# INSTRUCTIONS TO FOLLOW
Transcribe all of the material below line for line, keeping every character unchanged.

[Collected data]
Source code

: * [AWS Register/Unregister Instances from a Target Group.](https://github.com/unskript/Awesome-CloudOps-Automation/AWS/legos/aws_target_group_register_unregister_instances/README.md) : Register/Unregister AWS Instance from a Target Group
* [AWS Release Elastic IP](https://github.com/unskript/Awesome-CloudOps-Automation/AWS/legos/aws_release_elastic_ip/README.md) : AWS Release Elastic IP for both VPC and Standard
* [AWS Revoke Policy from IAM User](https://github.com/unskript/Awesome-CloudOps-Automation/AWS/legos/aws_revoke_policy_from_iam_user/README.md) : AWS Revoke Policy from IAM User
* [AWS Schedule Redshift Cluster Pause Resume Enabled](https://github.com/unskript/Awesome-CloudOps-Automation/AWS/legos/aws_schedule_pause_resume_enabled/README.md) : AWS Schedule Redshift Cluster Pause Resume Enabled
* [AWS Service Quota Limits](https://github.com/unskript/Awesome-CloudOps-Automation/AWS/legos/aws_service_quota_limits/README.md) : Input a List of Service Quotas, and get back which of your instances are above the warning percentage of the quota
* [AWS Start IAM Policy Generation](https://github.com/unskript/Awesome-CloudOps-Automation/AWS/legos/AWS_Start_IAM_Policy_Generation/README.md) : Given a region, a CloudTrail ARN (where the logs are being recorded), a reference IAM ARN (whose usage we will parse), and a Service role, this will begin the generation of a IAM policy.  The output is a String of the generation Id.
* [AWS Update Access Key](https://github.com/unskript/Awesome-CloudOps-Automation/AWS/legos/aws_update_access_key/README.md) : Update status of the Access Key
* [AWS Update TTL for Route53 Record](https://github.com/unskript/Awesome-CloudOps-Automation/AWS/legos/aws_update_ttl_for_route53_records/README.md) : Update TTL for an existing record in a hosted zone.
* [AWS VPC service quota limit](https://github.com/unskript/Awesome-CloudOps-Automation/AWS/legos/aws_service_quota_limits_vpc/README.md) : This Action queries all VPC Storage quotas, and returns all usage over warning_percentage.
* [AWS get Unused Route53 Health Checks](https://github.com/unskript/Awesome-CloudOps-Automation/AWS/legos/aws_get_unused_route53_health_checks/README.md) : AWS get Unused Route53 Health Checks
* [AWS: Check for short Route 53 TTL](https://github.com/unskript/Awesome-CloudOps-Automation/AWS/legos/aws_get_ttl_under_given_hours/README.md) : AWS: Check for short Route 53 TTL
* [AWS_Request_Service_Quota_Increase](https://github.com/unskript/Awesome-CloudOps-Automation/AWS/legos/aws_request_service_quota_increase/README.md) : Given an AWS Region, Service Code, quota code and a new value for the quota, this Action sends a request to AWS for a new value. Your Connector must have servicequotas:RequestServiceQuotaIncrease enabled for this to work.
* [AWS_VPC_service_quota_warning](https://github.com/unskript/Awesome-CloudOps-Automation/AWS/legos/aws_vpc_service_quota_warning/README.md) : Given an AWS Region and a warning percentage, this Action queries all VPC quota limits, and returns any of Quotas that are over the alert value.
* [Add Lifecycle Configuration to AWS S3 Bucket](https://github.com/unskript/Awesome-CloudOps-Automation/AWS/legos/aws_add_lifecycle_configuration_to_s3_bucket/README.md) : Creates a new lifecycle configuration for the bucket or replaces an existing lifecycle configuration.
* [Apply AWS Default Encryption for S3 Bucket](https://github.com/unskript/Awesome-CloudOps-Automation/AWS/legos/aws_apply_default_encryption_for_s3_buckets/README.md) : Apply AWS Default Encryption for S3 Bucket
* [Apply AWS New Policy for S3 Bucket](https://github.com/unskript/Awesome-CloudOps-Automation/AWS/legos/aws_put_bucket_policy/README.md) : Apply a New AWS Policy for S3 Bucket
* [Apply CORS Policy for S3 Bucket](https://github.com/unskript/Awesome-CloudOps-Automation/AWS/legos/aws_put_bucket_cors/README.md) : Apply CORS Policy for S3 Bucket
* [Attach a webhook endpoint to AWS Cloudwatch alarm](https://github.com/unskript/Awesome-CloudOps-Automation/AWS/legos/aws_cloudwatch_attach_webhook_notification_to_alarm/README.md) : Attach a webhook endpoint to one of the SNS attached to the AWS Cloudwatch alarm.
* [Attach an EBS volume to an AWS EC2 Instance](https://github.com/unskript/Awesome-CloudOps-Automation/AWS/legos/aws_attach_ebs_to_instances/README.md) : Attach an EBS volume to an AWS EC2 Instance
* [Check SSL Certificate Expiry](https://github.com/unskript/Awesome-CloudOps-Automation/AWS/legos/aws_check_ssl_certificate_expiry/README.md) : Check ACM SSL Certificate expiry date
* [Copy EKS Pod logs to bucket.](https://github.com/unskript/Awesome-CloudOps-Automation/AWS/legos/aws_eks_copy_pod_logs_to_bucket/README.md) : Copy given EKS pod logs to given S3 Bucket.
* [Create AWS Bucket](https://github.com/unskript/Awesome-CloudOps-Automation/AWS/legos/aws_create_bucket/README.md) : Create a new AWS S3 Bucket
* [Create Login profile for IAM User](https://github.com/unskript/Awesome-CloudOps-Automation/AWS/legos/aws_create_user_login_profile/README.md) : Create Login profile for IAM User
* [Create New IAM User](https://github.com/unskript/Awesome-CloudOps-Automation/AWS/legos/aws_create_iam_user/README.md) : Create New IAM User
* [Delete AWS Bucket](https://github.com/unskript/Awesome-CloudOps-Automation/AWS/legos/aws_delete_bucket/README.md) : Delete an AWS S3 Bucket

# RESPONSE
Source code

: * [AWS Register/Unregister Instances from a Target Group.](https://github.com/unskript/Awesome-CloudOps-Automation/AWS/legos/aws_target_group_register_unregister_instances/README.md) : Register/Unregister AWS Instance from a Target Group
* [AWS Release Elastic IP](https://github.com/unskript/Awesome-CloudOps-Automation/AWS/legos/aws_release_elastic_ip/README.md) : AWS Release Elastic IP for both VPC and Standard
* [AWS Revoke Policy from IAM User](https://github.com/unskript/Awesome-CloudOps-Automation/AWS/legos/aws_revoke_policy_from_iam_user/README.md) : AWS Revoke Policy from IAM User
* [AWS Schedule Redshift Cluster Pause Resume Enabled](https://github.com/unskript/Awesome-CloudOps-Automation/AWS/legos/aws_schedule_pause_resume_enabled/README.md) : AWS Schedule Redshift Cluster Pause Resume Enabled
* [AWS Service Quota Limits](https://github.com/unskript/Awesome-CloudOps-Automation/AWS/legos/aws_service_quota_limits/README.md) : Input a List of Service Quotas, and get back which of your instances are above the warning percentage of the quota
* [AWS Start IAM Policy Generation](https://github.com/unskript/Awesome-CloudOps-Automation/AWS/legos/AWS_Start_IAM_Policy_Generation/README.md) : Given a region, a CloudTrail ARN (where the logs are being recorded), a reference IAM ARN (whose usage we will parse), and a Service role, this will begin the generation of a IAM policy.  The output is a String of the generation Id.
* [AWS Update Access Key](https://github.com/unskript/Awesome-CloudOps-Automation/AWS/legos/aws_update_access_key/README.md) : Update status of the Access Key
* [AWS Update TTL for Route53 Record](https://github.com/unskript/Awesome-CloudOps-Automation/AWS/legos/aws_update_ttl_for_route53_records/README.md) : Update TTL for an existing record in a hosted zone.
* [AWS VPC service quota limit](https://github.com/unskript/Awesome-CloudOps-Automation/AWS/legos/aws_service_quota_limits_vpc/README.md) : This Action queries all VPC Storage quotas, and returns all usage over warning_percentage.
* [AWS get Unused Route53 Health Checks](https://github.com/unskript/Awesome-CloudOps-Automation/AWS/legos/aws_get_unused_route53_health_checks/README.md) : AWS get Unused Route53 Health Checks
* [AWS: Check for short Route 53 TTL](https://github.com/unskript/Awesome-CloudOps-Automation/AWS/legos/aws_get_ttl_under_given_hours/README.md) : AWS: Check for short Route 53 TTL
* [AWS_Request_Service_Quota_Increase](https://github.com/unskript/Awesome-CloudOps-Automation/AWS/legos/aws_request_service_quota_increase/README.md) : Given an AWS Region, Service Code, quota code and a new value for the quota, this Action sends a request to AWS for a new value. Your Connector must have servicequotas:RequestServiceQuotaIncrease enabled for this to work.
* [AWS_VPC_service_quota_warning](https://github.com/unskript/Awesome-CloudOps-Automation/AWS/legos/aws_vpc_service_quota_warning/README.md) : Given an AWS Region and a warning percentage, this Action queries all VPC quota limits, and returns any of Quotas that are over the alert value.
* [Add Lifecycle Configuration to AWS S3 Bucket](https://github.com/unskript/Awesome-CloudOps-Automation/AWS/legos/aws_add_lifecycle_configuration_to_s3_bucket/README.md) : Creates a new lifecycle configuration for the bucket or replaces an existing lifecycle configuration.
* [Apply AWS Default Encryption for S3 Bucket](https://github.com/unskript/Awesome-CloudOps-Automation/AWS/legos/aws_apply_default_encryption_for_s3_buckets/README.md) : Apply AWS Default Encryption for S3 Bucket
* [Apply AWS New Policy for S3 Bucket](https://github.com/unskript/Awesome-CloudOps-Automation/AWS/legos/aws_put_bucket_policy/README.md) : Apply a New AWS Policy for S3 Bucket
* [Apply CORS Policy for S3 Bucket](https://github.com/unskript/Awesome-CloudOps-Automation/AWS/legos/aws_put_bucket_cors/README.md) : Apply CORS Policy for S3 Bucket
* [Attach a webhook endpoint to AWS Cloudwatch alarm](https://github.com/unskript/Awesome-CloudOps-Automation/AWS/legos/aws_cloudwatch_attach_webhook_notification_to_alarm/README.md) : Attach a webhook endpoint to one of the SNS attached to the AWS Cloudwatch alarm.
* [Attach an EBS volume to an AWS EC2 Instance](https://github.com/unskript/Awesome-CloudOps-Automation/AWS/legos/aws_attach_ebs_to_instances/README.md) : Attach an EBS volume to an AWS EC2 Instance
* [Check SSL Certificate Expiry](https://github.com/unskript/Awesome-CloudOps-Automation/AWS/legos/aws_check_ssl_certificate_expiry/README.md) : Check ACM SSL Certificate expiry date
* [Copy EKS Pod logs to bucket.](https://github.com/unskript/Awesome-CloudOps-Automation/AWS/legos/aws_eks_copy_pod_logs_to_bucket/README.md) : Copy given EKS pod logs to given S3 Bucket.
* [Create AWS Bucket](https://github.com/unskript/Awesome-CloudOps-Automation/AWS/legos/aws_create_bucket/README.md) : Create a new AWS S3 Bucket
* [Create Login profile for IAM User](https://github.com/unskript/Awesome-CloudOps-Automation/AWS/legos/aws_create_user_login_profile/README.md) : Create Login profile for IAM User
* [Create New IAM User](https://github.com/unskript/Awesome-CloudOps-Automation/AWS/legos/aws_create_iam_user/README.md) : Create New IAM User
* [Delete AWS Bucket](https://github.com/unskript/Awesome-CloudOps-Automation/AWS/legos/aws_delete_bucket/README.md) : Delete an AWS S3 Bucket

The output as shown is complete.